А.Н. Косыгин выступал за развитие внешнеэкономических связей нашей страны с социалистическими и капиталистическими странами. Через СЭВ осуществлялись межгосударственные специализация и кооперация производства и поставок различной продукции на сбалансированной основе. С капиталистическими странами развивались двухсторонние торгово-экономические отношения. Наряду с сырьевыми товарами, на внешний рынок все больше выходили продукция машиностроения, приборостроения и других несырьевых отраслей.

А.Н. Косыгин смело шел, наряду с закупками в капстранах современного оборудования и технологий, на приобретение товаров народного потребления, что способствовало насыщению нашего внутреннего рынка товарами и сбалансированию внутреннего бюджета. Это было выгодно государству и способствовало удовлетворению спроса внутреннего рынка.

* * *

А.Н. Косыгин поддерживал рабочие и товарищеские отношения со своими коллегами по работе в Совете Министров СССР и в Политбюро ЦК. С большим уважением относились к нему руководители республик, краев и областей страны. Но он не заигрывал с людьми. Он был требователен и принципиален в отстаивании своих взглядов и убеждений. Наверное, именно в силу этих причин у него сложились натянутые отношения с Л.И. Брежневым. Последний, видимо, ценил его опыт, умение руководить правительством, но не хотел мириться с его независимостью, ярко выраженным чувством собственного достоинства. Надо полагать, что на их отношениях сказывалось и то, что А.Н. Косыгин пользовался большим авторитетом в народе, что не устраивало Л.И. Брежнева с его амбициями. Он хотел быть один на самом верху и не желал ни с кем делить авторитет и власть первого лица в партии и стране. А.Н. Косыгин, в свою очередь, считал себя более подготовленным, более опытным и эрудированным руководителем, стоящим на голову выше Л.И. Брежнева, и не хотел мириться с его претензиями на абсолютное первенство в руководстве страной. Думаю, что А.Н. Косыгин как Председатель Совмина СССР хотел быть на равных с Генеральным секретарем ЦК КПСС. Вот это обстоятельство и лежало в основе натянутых отношений между двумя руководителями, которые проявились уже сразу после октябрьского пленума ЦК КПСС 1964 года.
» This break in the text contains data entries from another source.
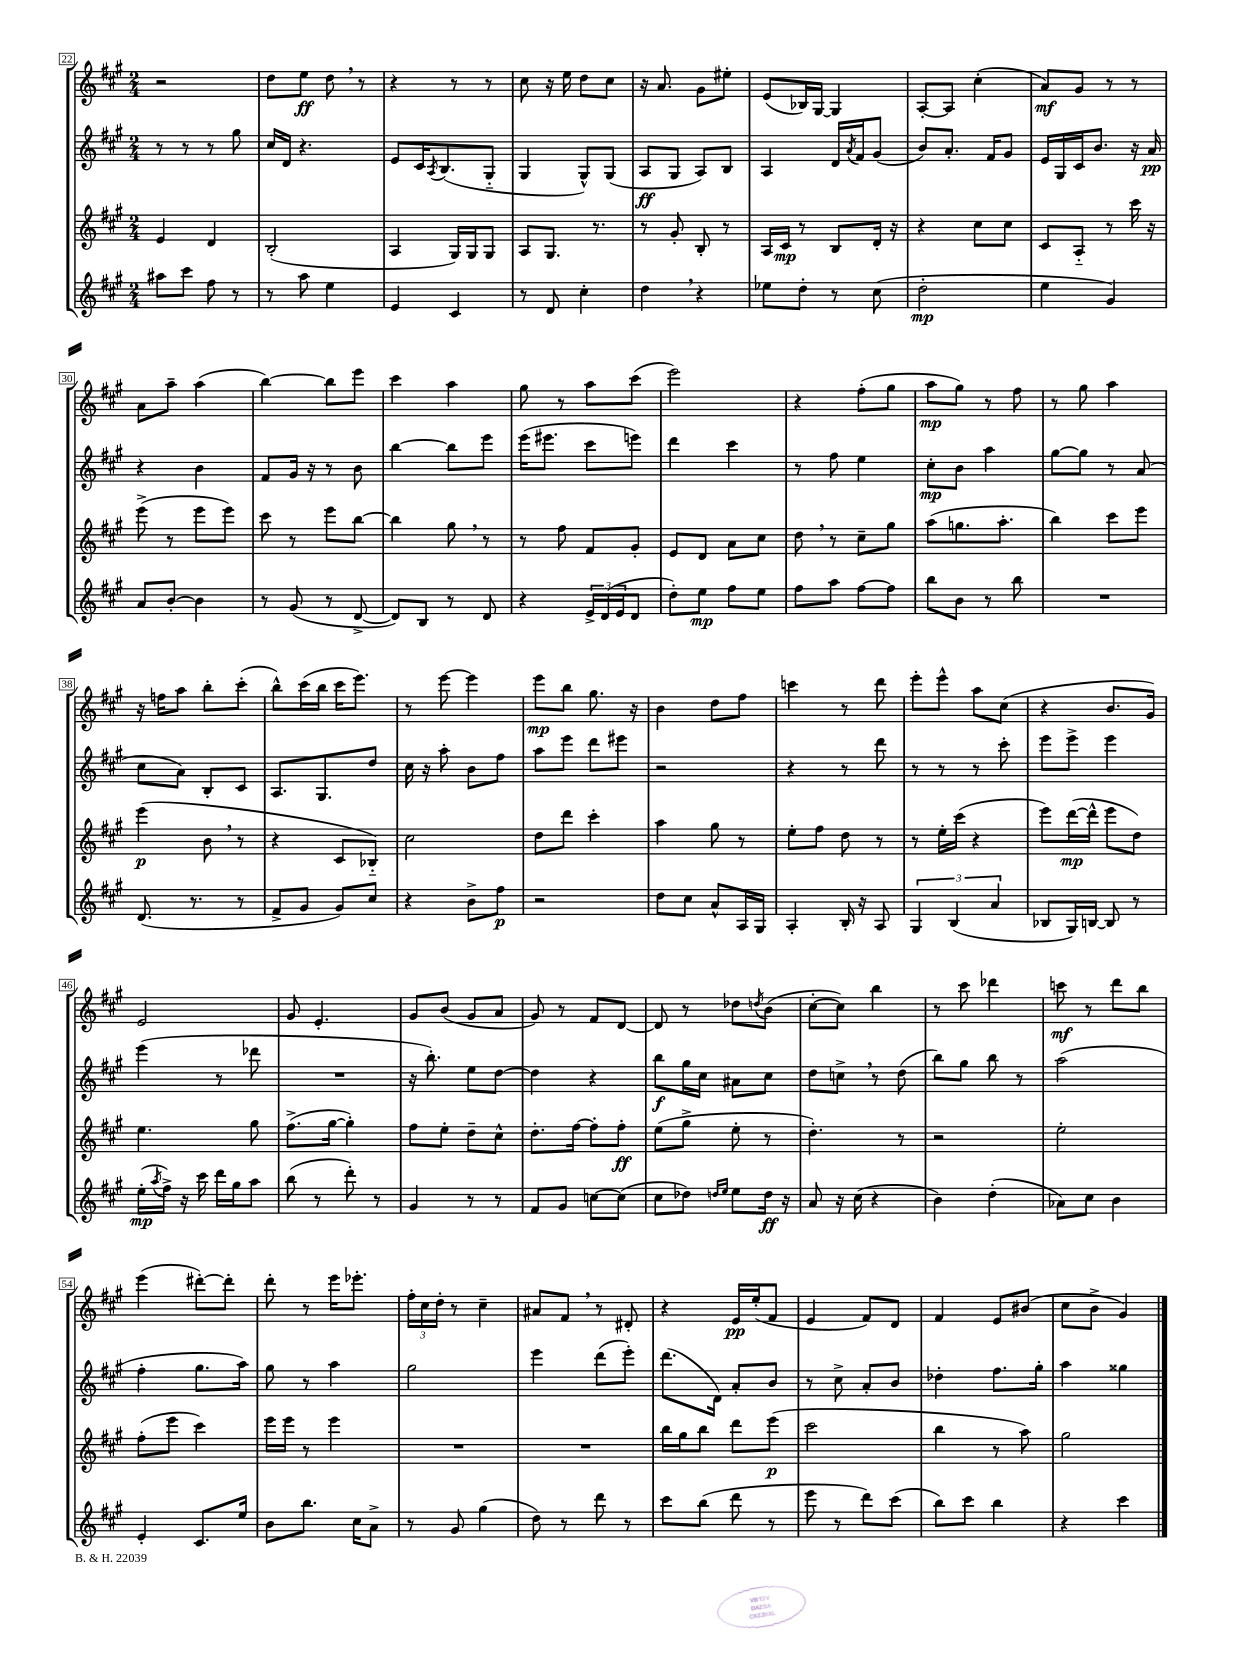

**kern	**kern	**kern	**kern
*staff4	*staff3	*staff2	*staff1
*clefG2	*clefG2	*clefG2	*clefG2
*k[f#c#g#]	*k[f#c#g#]	*k[f#c#g#]	*k[f#c#g#]
*M2/4	*M2/4	*M2/4	*M2/4
8aa#	4e	8r	2r
8ccc#	.	8r	.
8ff#	4d	8r	.
8r	.	8gg#	.
=	=	=	=
8r	(2B'	16cc#	8dd
.	.	16d	.
8aa	.	4.r	8ee
4ee	.	.	8dd
.	.	.	8r
=	=	=	=
4e	4A	8e	4r
.	.	16c#	.
.	.	8qA	.
.	.	(8.B	.
4c#	16G#)	.	8r
.	16G#	.	.
.	8G#	8G#'~	8r
=	=	=	=
8r	8A	4G#	8cc#
8d	8.G#	.	16r
.	.	.	16ee
4cc#'	.	8G#^^)	8dd
.	8.r	.	.
.	.	(8G#	8cc#
=	=	=	=
4dd	8r	8A	16r
.	.	.	8.a
.	8g#'	8G#	.
4r	8B'	8A)	8g#
.	8r	8B	8ee#'
=	=	=	=
8ee-	16A	4A	(8e
.	16c#	.	.
8dd'	8r	.	16B-)
.	.	.	[16G#
8r	8B	16d	4G#]
.	.	8qa	.
.	.	16f#	.
(8cc#	16d'	(8g#	.
.	16r	.	.
=	=	=	=
2dd'	4r	8b)	[8A'
.	.	8.a'	8A]
.	8cc#	.	(4cc#'
.	.	16f#	.
.	8cc#	8g#	.
=	=	=	=
4ee	8c#	16e	8a)
.	.	16G#	.
.	8A'~	16c#	8g#
.	.	8.b	.
4g#)	8r	.	8r
.	16ccc#	16r	8r
.	16r	16a	.
=	=	=	=
8a	(8eee^	4r	8a
[8b'	8r	.	8aa~
4b]	8eee	4b	(4aa
.	8eee)	.	.
=	=	=	=
8r	8ccc#	8f#	[4bb)
(8g#	8r	16g#	.
.	.	16r	.
8r	8eee	8r	8bb]
[8d^	[8bb	8b	8eee
=	=	=	=
8d])	4bb]	[4bb	4ccc#
8B	.	.	.
8r	8gg#	8bb]	4aa
8d	8r	8eee	.
=	=	=	=
4r	8r	(16eee	8gg#
.	.	8.eee#	.
.	8ff#	.	8r
24e^	8f#	8ccc#	8aa
(24d	.	.	.
24e	.	.	.
8d	8g#'	8eee)	(8ccc#
=	=	=	=
8dd')	8e	4ddd	2eee)
8ee	8d	.	.
8ff#	8a	4ccc#	.
8ee	8cc#	.	.
=	=	=	=
8ff#	8dd	8r	4r
8aa	8r	8ff#	.
[8ff#	8cc#~	4ee	(8ff#'
8ff#]	8gg#	.	8gg#
=	=	=	=
8bb	(8aa	8cc#'	8aa
8b	8.gg	8b	8gg#)
8r	.	4aa	8r
.	8.aa'	.	.
8bb	.	.	8ff#
=	=	=	=
2r	4bb)	[8gg#	8r
.	.	8gg#]	8gg#
.	8ccc#	8r	4aa
.	8eee	(8a	.
=	=	=	=
(8.d	(4eee	8cc#	16r
.	.	.	16ff
.	.	8a)	8aa
8.r	.	.	.
.	8b	8B'	8bb'
8r	8r	8c#	(8ccc#'
=	=	=	=
8f#^	4r	8.A	8bb^^)
8g#	.	.	(16ccc#
.	.	8.G#	16bb
8g#)	8c#	.	16ccc#
.	.	.	8.eee)
8cc#	8B-'~)	8dd	.
=	=	=	=
4r	2cc#	16cc#	8r
.	.	16r	.
.	.	8aa'	[8eee
8b^	.	8b	4eee]
8ff#	.	8ff#	.
=	=	=	=
2r	8dd	8aa	8eee
.	8ddd	8eee	8bb
.	4ccc#'	8ddd	8.gg#
.	.	8eee#	.
.	.	.	16r
=	=	=	=
8dd	4aa	2r	4b
8cc#	.	.	.
8a^^	8gg#	.	8dd
16A	8r	.	8ff#
16G#	.	.	.
=	=	=	=
4A'	8ee'	4r	4ccc
.	8ff#	.	.
16B'	8dd	8r	8r
16r	.	.	.
8A	8r	8ddd	8ddd
=	=	=	=
6G#	8r	8r	8eee'
.	16ee'	8r	8eee^^
(6B	.	.	.
.	(16ccc#	.	.
.	4r	8r	8aa
6a	.	.	.
.	.	8ccc#'	(8cc#
=	=	=	=
8B-	8eee)	8eee	4r
16G#)	([16ddd	8eee^	.
[16B	16ddd^^]	.	.
8B]	8eee	4eee	8.b
8r	8dd)	.	.
.	.	.	16g#)
=	=	=	=
(16ee'	4.ee	(4eee	2e
8qaa	.	.	.
16ff#^)	.	.	.
16r	.	.	.
16ccc#	.	.	.
16ddd	.	8r	.
16gg#	.	.	.
8aa	8gg#	8ddd-	.
=	=	=	=
(8bb	(8.ff#^	2r	8g#
8r	.	.	4.e'
.	[16gg#	.	.
8ddd')	4gg#'])	.	.
8r	.	.	.
=	=	=	=
4g#	8ff#	16r	8g#
.	.	8.bb')	.
.	8ee'	.	(8b
8r	8dd~	8ee	8g#
8r	8cc#^^	[8dd	8a
=	=	=	=
8f#	8.dd'	4dd]	8g#)
8g#	.	.	8r
.	[16ff#	.	.
[8cc	8ff#']	4r	8f#
(8cc]	8ff#'	.	[8d
=	=	=	=
8cc#	(8ee	8bb	8d]
8dd-)	8gg#^	16gg#	8r
.	.	16cc#	.
16qqdd	.	.	.
16qqee	.	.	.
8ee	8ee'	8a#	8dd-
.	.	.	8qdd
16dd	8r	8cc#	(8b
16r	.	.	.
=	=	=	=
8a	4.dd')	8dd	[8cc#'
16r	.	8cc^	8cc#])
(16cc#	.	.	.
4r	.	8r	4bb
.	8r	(8dd	.
=	=	=	=
4b)	2r	8bb)	8r
.	.	8gg#	8ccc#
(4dd'	.	8bb	4ddd-
.	.	8r	.
=	=	=	=
8a-)	2ee'	(2aa	8ccc
8cc#	.	.	8r
4b	.	.	8ddd
.	.	.	8bb
=	=	=	=
4e'	(8ff#'	4ff#'	(4eee
.	8eee	.	.
8.c#	4ccc#)	8.gg#	[8ddd#')
.	.	.	8ddd#']
16ee	.	16aa)	.
=	=	=	=
8b	16eee	8gg#	8ddd'
.	16eee	.	.
8.bb	8r	8r	8r
.	4eee	4aa	16eee
16cc#	.	.	8.eee-'
8a^	.	.	.
=	=	=	=
8r	2r	2gg#	24ff#'
.	.	.	24cc#
.	.	.	24dd'
8g#	.	.	8r
(4gg#	.	.	4cc#~
=	=	=	=
8dd)	2r	4eee	8a#
8r	.	.	8f#
8ddd	.	(8ddd	8r
8r	.	8eee')	8d#'
=	=	=	=
8ccc#	16bb	(8.ddd	4r
.	16gg#	.	.
(8bb	8bb	.	.
.	.	16d)	.
8ddd	8ddd	8a'	16e
.	.	.	(16ee'
8r	(8eee	8b	8f#
=	=	=	=
8eee	2ccc#	8r	4e
8r	.	8cc#^	.
8ddd)	.	8a'	8f#)
(8ccc#	.	8b	8d
=	=	=	=
8bb)	4bb	4dd-'	4f#
8ccc#	.	.	.
4bb	8r	8.ff#	8e
.	8aa)	.	(8b#
.	.	16gg#'	.
=	=	=	=
4r	2gg#	4aa	8cc#
.	.	.	8b^
4ccc#	.	4gg##	4g#)
==	==	==	==
*-	*-	*-	*-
Через пару дней после описанного мной выше инцидента, при принятии эстафеты мира в Лужниках, видимо, желая сгладить неприятный осадок от этой размолвки, А.Н. Косыгин пригласил Л.И. Брежнева на обед на дачу в Архангельское. Были приглашены также т. Шелепин, Демичев и я. Хозяйка дома, Клавдия Андреевна, усадив всех за стол, предложила мне быть тамадой. Л.И. Брежнев был не в настроении. Он сказал, что давайте лучше пообедаем, есть хочется. За столом вяло шел разговор о прошедшем пленуме. А.Н. Косыгин старался смягчить натянутость обстановки, но Л.И. Брежнев больше молчал. Совместный обед, попытка А.Н. Косыгина смягчить натянутость отношений с Л.И. Брежневым не привели ни к чему. Недоверие, подозрительность, недружественность сохранились между двумя руководителями до конца их дней. А.Н. Косыгин как человек интеллигентный, умный, никогда открыто не выражал своего отрицательного отношения к Л.И. Брежневу, хотя на заседаниях Политбюро ЦК высказывал свою точку зрения на различные проблемы, отличную от суждений Генсека. Тогда как Л.И. Брежнев практически не скрывал своих антипатий к Председателю Совмина СССР и за его спиной (и это Алексей Николаевич знал) высказывал нелестные отзывы о нем как о работнике и как о человеке.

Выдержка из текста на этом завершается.